Exact copies of the lines from the start of the records through the line with "Les + commentés" are what the answer must hold; pictures are not part of it.

Collected data:
⁂

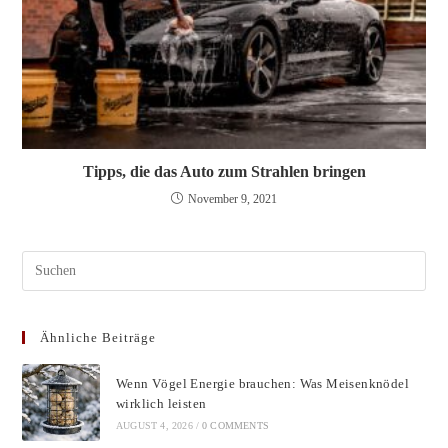
Tipps, die das Auto zum Strahlen bringen
November 9, 2021
Pres
Esc
to
Ähnliche Beiträge
clos
the
Wenn Vögel Energie brauchen: Was Meisenknödel
sear
wirklich leisten
pane
AUGUST 4, 2026
/
0 COMMENTS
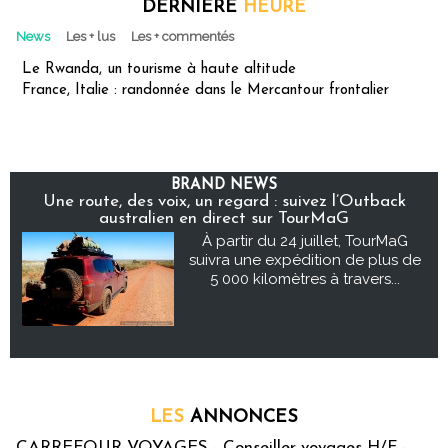
DERNIÈRE
HEURE
News
Les + lus
Les + commentés
Le Rwanda, un tourisme à haute altitude
France, Italie : randonnée dans le Mercantour frontalier
BRAND NEWS
Une route, des voix, un regard : suivez l’Outback
australien en direct sur TourMaG
À partir du 24 juillet, TourMaG
suivra une expédition de plus de
5 000 kilomètres à travers...
LES
ANNONCES
CARREFOUR VOYAGES - Conseiller voyages H/F -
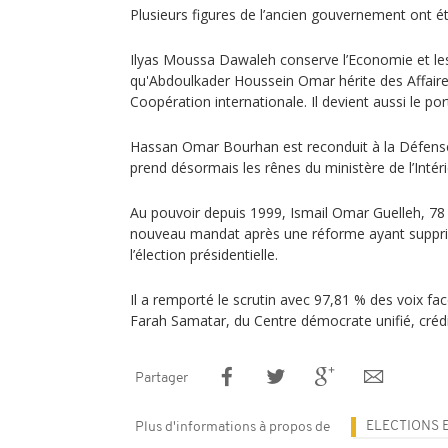
Plusieurs figures de l’ancien gouvernement ont é
Ilyas Moussa Dawaleh conserve l’Economie et les
qu'Abdoulkader Houssein Omar hérite des Affaire
Coopération internationale. Il devient aussi le p
Hassan Omar Bourhan est reconduit à la Défense
prend désormais les rênes du ministère de l’Intéri
Au pouvoir depuis 1999, Ismail Omar Guelleh, 78 
nouveau mandat après une réforme ayant supprimé
l’élection présidentielle.
Il a remporté le scrutin avec 97,81 % des voix 
Farah Samatar, du Centre démocrate unifié, crédi
Partager
ELECTIONS 
Plus d'informations à propos de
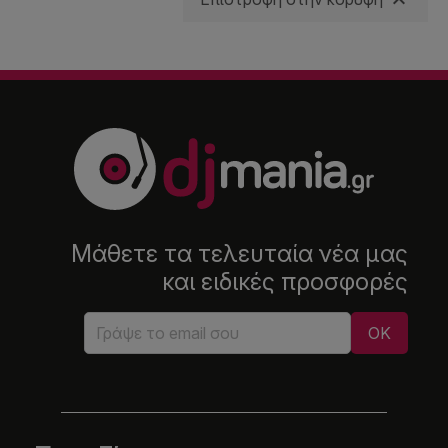

Μάθετε τα τελευταία νέα μας
και ειδικές προσφορές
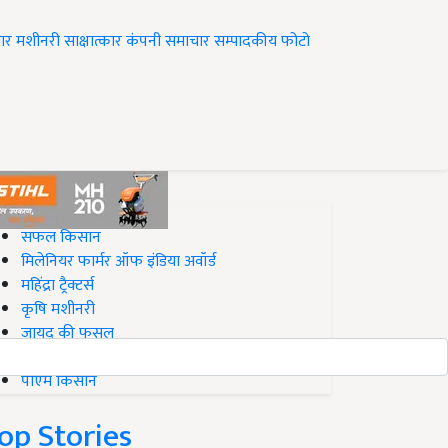
ार
मशीनरी
साक्षात्कार
कंपनी समाचार
सम्पादकीय
फोटो
op on Krishi Jagran
सफल किसान
मिलेनियर फार्मर ऑफ इंडिया अवॉर्ड
महिंद्रा ट्रैक्टर्स
कृषि मशीनरी
जायद की फसल
बिज़नेस आइडियाज
पीएम किसान
op Stories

⁂

EXPECTED OUTPUT:
Tipps, die das Auto zum Strahlen bringen
November 9, 2021
Pres
Esc
to
Ähnliche Beiträge
clos
the
Wenn Vögel Energie brauchen: Was Meisenknödel
sear
wirklich leisten
pane
AUGUST 4, 2026
/
0 COMMENTS
DERNIÈRE
HEURE
News
Les + lus
Les + commentés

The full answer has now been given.